Curried functions can be useful in practice. For example, Haskell has a map function: map f lst applies function f to every element of lst. If we wanted to add 1 to every element of a list of integers, we could do it like this:

> map (add 1) [1,2,3]
[2,3,4]

This also works with the built-in +:

> map (+ 1) [1,2,3]
[2,3,4]

Here’s another example. Recall that ++ concatenates two lists:

> [1, 2] ++ [6, 8, 6]
[1,2,6,8,6]

Here’s its type:

> :type (++)
(++) :: [a] -> [a] -> [a]

The type [a] -> [a] -> [a] is equivalent to [a] -> ([a] -> [a]), and so if we were to pass ++ a single input, it would return a value of type [a] -> [a], i.e. a function that takes any list of a values and returns another list of a values.
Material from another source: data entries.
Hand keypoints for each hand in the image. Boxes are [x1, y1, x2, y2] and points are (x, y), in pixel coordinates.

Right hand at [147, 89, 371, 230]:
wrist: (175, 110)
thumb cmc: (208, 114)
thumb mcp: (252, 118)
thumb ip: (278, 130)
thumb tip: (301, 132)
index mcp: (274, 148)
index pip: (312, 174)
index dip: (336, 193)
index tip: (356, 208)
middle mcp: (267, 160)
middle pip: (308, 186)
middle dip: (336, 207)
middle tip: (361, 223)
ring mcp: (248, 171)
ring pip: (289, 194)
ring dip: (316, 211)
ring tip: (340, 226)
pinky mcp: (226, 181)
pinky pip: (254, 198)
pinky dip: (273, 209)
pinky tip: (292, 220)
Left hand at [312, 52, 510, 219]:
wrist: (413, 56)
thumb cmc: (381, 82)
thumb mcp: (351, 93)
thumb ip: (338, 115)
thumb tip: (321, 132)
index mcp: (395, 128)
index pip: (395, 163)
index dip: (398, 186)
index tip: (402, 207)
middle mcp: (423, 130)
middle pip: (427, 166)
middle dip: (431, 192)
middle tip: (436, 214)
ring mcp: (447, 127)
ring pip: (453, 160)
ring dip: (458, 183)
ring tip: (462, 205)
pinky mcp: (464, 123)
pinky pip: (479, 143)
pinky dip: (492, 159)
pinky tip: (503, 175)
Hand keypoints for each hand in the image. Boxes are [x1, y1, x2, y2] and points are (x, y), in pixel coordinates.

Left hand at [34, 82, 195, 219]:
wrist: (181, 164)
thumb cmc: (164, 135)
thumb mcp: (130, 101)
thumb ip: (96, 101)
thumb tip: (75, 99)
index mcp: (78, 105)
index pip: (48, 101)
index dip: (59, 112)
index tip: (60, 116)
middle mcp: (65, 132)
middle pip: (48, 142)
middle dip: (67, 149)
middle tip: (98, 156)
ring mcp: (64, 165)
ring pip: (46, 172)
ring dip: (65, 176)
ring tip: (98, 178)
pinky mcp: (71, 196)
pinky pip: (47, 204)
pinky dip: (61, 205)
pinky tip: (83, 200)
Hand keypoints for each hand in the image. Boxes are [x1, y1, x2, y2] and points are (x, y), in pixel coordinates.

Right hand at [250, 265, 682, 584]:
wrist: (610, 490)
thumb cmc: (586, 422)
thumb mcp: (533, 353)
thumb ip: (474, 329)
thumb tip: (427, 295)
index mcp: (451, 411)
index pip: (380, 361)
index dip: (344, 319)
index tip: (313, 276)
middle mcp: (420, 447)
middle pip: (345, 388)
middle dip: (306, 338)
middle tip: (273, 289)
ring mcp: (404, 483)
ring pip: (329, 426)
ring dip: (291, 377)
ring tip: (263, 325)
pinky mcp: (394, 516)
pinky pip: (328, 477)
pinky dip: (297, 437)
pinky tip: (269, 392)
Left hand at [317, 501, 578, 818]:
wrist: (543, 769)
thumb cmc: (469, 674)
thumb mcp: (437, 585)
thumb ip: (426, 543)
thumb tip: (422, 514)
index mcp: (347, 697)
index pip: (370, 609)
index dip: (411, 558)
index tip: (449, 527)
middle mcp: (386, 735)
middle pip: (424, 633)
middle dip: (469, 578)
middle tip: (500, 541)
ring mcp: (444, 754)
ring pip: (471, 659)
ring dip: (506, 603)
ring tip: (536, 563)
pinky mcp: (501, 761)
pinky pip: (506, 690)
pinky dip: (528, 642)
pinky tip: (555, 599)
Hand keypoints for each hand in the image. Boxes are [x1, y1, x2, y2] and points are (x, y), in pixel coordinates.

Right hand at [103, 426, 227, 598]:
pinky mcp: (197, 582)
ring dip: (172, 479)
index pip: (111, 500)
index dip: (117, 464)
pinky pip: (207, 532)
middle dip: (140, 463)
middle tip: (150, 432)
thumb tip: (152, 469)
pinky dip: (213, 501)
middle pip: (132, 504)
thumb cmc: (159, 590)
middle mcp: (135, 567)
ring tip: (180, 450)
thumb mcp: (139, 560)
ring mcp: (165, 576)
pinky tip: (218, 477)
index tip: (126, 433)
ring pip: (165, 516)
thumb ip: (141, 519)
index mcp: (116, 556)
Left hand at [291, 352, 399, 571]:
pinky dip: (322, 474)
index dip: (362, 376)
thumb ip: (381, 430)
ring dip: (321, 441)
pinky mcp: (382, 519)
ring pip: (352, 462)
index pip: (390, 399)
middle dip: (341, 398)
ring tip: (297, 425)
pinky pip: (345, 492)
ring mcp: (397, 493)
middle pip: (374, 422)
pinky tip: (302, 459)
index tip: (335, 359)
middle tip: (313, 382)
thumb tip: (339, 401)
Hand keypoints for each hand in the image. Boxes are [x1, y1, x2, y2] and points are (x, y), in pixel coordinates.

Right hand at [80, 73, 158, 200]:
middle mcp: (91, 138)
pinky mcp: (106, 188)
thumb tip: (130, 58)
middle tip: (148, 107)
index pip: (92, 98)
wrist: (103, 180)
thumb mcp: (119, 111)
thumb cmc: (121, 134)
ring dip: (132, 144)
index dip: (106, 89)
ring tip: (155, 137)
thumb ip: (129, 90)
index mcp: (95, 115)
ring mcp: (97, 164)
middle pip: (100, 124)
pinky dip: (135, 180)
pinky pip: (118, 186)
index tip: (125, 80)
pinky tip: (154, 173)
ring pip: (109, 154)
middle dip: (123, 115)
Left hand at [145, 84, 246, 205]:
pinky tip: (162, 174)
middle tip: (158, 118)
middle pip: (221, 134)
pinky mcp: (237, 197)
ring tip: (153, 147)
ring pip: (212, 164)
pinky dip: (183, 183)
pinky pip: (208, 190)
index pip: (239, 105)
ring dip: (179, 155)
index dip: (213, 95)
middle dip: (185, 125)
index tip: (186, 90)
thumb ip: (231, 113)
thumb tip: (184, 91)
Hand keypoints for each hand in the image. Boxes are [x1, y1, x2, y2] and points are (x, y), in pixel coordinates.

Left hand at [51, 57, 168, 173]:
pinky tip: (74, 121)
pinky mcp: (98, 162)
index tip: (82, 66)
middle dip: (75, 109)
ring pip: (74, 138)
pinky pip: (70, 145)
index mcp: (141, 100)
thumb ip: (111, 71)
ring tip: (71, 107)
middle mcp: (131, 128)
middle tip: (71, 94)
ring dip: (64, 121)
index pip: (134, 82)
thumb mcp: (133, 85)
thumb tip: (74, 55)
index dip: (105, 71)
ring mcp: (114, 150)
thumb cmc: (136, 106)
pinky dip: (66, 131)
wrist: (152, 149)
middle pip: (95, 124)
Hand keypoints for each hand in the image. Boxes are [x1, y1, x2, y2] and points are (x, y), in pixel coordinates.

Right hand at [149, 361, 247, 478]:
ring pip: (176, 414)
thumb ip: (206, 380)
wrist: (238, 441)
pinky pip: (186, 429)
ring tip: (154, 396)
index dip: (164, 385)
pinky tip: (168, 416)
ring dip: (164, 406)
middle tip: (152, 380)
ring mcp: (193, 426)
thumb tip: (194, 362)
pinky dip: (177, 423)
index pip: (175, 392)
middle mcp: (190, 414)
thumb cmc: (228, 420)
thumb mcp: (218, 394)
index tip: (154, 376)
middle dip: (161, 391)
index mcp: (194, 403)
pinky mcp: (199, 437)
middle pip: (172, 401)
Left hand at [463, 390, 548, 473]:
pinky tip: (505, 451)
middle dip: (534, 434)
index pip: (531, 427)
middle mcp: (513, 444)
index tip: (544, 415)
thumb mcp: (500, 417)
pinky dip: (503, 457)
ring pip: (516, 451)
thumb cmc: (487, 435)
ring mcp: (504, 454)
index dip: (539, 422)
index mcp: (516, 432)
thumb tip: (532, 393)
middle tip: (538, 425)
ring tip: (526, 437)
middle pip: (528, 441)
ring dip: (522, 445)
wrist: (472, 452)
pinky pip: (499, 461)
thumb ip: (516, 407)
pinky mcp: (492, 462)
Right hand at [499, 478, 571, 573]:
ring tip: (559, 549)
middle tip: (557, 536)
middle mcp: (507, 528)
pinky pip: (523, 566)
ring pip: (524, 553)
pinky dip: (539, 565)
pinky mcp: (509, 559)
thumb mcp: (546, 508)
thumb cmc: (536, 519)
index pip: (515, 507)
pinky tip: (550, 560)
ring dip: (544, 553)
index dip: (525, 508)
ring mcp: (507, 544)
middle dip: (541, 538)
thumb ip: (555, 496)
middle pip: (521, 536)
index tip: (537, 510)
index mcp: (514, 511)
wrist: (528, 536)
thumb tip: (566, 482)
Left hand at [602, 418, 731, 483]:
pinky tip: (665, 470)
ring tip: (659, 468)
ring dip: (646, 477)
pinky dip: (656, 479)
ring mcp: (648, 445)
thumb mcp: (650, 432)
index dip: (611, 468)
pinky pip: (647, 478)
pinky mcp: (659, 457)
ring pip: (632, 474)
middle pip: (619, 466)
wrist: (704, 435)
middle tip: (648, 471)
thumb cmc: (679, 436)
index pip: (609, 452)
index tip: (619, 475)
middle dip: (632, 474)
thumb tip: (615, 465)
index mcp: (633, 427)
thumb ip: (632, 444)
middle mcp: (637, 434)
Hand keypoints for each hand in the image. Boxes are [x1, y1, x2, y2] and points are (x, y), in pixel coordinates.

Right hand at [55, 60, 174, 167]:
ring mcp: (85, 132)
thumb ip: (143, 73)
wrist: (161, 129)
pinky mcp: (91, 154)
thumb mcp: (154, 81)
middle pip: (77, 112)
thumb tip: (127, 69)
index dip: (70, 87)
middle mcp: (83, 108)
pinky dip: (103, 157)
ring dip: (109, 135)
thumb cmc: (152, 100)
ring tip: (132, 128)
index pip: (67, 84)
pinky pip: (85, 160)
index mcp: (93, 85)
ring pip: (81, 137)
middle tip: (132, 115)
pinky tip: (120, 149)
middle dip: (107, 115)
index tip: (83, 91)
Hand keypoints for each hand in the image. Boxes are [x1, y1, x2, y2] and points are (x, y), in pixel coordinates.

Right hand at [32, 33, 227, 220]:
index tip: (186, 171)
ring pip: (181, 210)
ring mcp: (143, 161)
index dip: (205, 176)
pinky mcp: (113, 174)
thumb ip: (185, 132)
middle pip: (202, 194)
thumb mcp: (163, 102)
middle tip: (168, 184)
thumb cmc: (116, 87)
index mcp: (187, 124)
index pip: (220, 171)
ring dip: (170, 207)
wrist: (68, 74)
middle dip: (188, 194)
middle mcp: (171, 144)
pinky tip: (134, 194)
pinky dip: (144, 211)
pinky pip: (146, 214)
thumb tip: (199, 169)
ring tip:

++ is an infix operator, which means that it is normally put between its inputs. Alternatively, you can use ++ (and many other infix operators) in prefix style by putting brackets around it:

> (++) "ab" "cd"
"abcd"

So we could write this function, which adds “- ” to the start of a string:

> dash = (++) "- "

For instance:

> dash "apples"
"- apples"

> map dash ["apples", "oranges", "grapes"]
["- apples","- oranges","- grapes"]

Or you could use currying to defined this function:

> dashed = map dash

Then:

> dashed ["apples", "oranges", "grapes"]
["- apples","- oranges","- grapes"]

Look carefully at the definition of dashed: it’s a function that was defined without using any if-statements, loops, recursion, variables, or lambda. This kind of function definition is generally looked upon as a good thing in Haskell. It is short, easy to understand (once you get used to Haskell at least!), consists of previously made functions, and is type-checked.